Concernant les intrigues des destructions, matérielles et/ou terrestres, la banalité règne le plus souvent sans partage et les catastrophes vont de pair avec l'explosion de crises privées ou conjugales, avant d'engendrer des milliers de problèmes, souvent secondaires. Le retour à la "normale" est le plus souvent lié à son digne corolaire idéologique : la restauration des valeurs fondamentales, finalement toujours conservatrices ; schéma pouvant tout aussi bien se réduire à un problème générationnel. La vieille garde représente la frange qui refuse de se laisser gangréner par le cynisme ambiant des années 70 et qui croit encore dur comme fer aux vertus de l'héroïsme individuel face à la crise. Ce n'est donc pas un hasard si des acteurs chevronnés sont les hommes forts de ces films : Gene Hackman dans "L'aventure du Poséidon" (The Poseidon Adventure, 1972) , Richard Harris dans "Terreur sur le Britannic" (Juggernaut, 1974) ou "Le Pont de Cassandra" (The Cassandra Crossing, 1976), Charlton Heston dans "747 en péril" (Airport 75, 1974), "Tremblement de terre" (Earthquake, 1974) ou bien "Sauvez le Neptune" (Gray Lady Down, 1978), Paul Newman et Steve Mc Queen dans "La Tour infernale" (The Towering Inferno, 1974), George C. Scott dans "L'Odyssée du Hindenburg" (The Hindenburg, 1975), Rock Hudson dans Avalanche (1978), Michael Caine dans "L'Inévitable catastrophe" (The Swarm, 1978) ou bien encore Sean Connery dans Meteor (1979). Le genre catastrophe, se prêtant également à d'infinies variations, mit un certain temps à s'épuiser. Bien entendu, si le compte-rendu que vous êtes en train de lire parle de son essor et renouveau gravitant autour des hits hollywoodiens des années 70, comme tout genre, il connaitra plusieurs vagues et donc plusieurs morts et renaissances. On peut toutefois, parmi cette période et à cet égard, considérer que "The Towering Inferno" demeure le plus emblématique de l'inventaire complet déployé de tous les problèmes que provoque une catastrophe matérielle, l'incendie d'un gratte-ciel pour le coup.


- Les démons incestueux :





L'un des autres genres qui a inspiré durant la même période des metteurs en scène de talent, en plus de leur permettre d'aborder des thèmes intéressants, n'est rien autre que le cinéma d'épouvante. On peut affirmer sans crainte de se tromper que tout ce qui faisait la signification profonde du film d'épouvante familial des années 50 a été transféré et réinterprété. Un exemple tout simple de cette mutation parfois spectaculaire se trouve chez Vincente Minelli : ce qui, sur le plan symbolique, est implicite dans "Le chant du Missouri" (Meet Me in St. Louis, 1944) est devenu alors explicite dans La nuit des morts-vivants (Night of the Living Dead, 1968). En effet, dans "Meet Me in St. Louis", la toute jeune Tootie attaque et détruit des bonshommes de neige ; mais, ainsi, c'est toute sa famille qu'elle anéantit de manière symbolique. Dans le film de Romero, l'équivalent de cette même jeune enfant, tue "effectivement" sa mère avant de la dévorer.

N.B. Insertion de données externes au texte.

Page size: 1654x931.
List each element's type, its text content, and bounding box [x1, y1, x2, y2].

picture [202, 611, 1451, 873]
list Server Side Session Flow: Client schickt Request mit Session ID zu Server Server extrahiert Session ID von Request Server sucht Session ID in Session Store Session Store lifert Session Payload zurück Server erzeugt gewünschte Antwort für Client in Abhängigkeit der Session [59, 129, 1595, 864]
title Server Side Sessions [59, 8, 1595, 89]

Une autre œuvre produite à la même époque affiche elle aussi clairement la conviction que l'horreur est immanente à la cellule familiale : il s'agit de "Rosemary's Baby" (1968), où l'héroïne (Mia Farrow) porte en son sein avant de donner naissance à L'Antechrist, pas moins !

 

 

Au fil des ans, le film "catastrophe et d'épouvante" abordait toute une série de nouveaux problèmes directement liés à l'évolution des moeurs et à la remise en cause des valeurs, notamment celles de la sacro-sainte institution familiale et de son rôle dans la société. Depuis toujours symbole d'innocence, les enfants ne sont plus épargnés : ils deviennent même les plus monstrueux vecteurs de l'esprit du Mal. C'est du reste ce qui arrive dans des oeuvres comme "Le mort vivant" (Dead of Night, 1972), L'Exorciste (The Exorcist, 1973) et L'Exorcise II : l'Hérétique (The Exorcist II : the Heretic, 1977), "It's Alive" (1974) et It Lives Again (1978), The Omen (1976), "Martin" (1977), "The Fury" (1978) et Chromosome 3 (The Brood, 1979). En 1976, dans Burnt Offerings et "Le Cercle parfait" (Full Circle, 1977), c'est le foyer familial qui se métamorphose en piège mortel, tandis que dans "Frightmare" (1974) et La colline a des yeux (The Hills Have Eyes, 1977), la famille elle-même se révèle être une galerie de monstres.
Il est à noter enfin que comme tout bon filon, ce pendant quasi incestueux flirtant avec les démons familiaux eut beaucoup d'enfants de par le monde et le thème du deuil et de la mémoire hantée parcourra ainsi tous les continents (les Etats-Unis avec Let's Scare Jessica to Death de John D. Hancock (1971), The Changeling de Peter Medak (1980), Mortuary de Howard Avedis (1983) ; L'Australie avec Next of Kin de Tony Williams (1982) ; l'Italie avec Nuda per Satana de Luigi Batzella (1974), The Perfume of the Lady in Black de Francesco Barilli (1974), Schock de Mario Bava (1977)...) tandis que Satan lui-même se transformera en guide du routard se promenant en Italie (L'Antéchrist (1974) et Holocaust 2000 (1977), tous deux d'Alberto De Martino, Nero Veneziano d'Ugo Liberatore (1978)...), aux USA encore (The Brotherhood of Satan de Bernard McEveety et The Mephisto Waltz de Paul Wendkos (1971), Child's Play de Sidney Lumet (1972), The Devil's Rain de Robert Fuest (1975), Fear no Evil de Frank Laloggia (1981),...), en Espagne (le piètre Más allá del terror de Tomás Aznar (1980)et le plus fréquentable Los ritos sexuales del diablo de José Ramón Larraz (1982),...), en Grande-Bretagne (Evil Baby de Peter Sasdy, Satan's Slave de Norman J. Warren (1976), Psychose Phase 3 de Richard Marquand (1978),...), aux Philippines (Beast of the Yellow Night de Eddie Romero (1971), The Killing of Satan de Efren C. Piñon (1983), et même en Grèce (Land of the Minotaur de Costas Karagiannis (1976),...), ainsi qu'en s'incrustant parfois dans des genres très codés comme le giallo (La bambola di Satana de Ferruccio Casapinta (1969), Il coltello di ghiaccio (1972), Tutti i colori del buio de Sergio Martino...).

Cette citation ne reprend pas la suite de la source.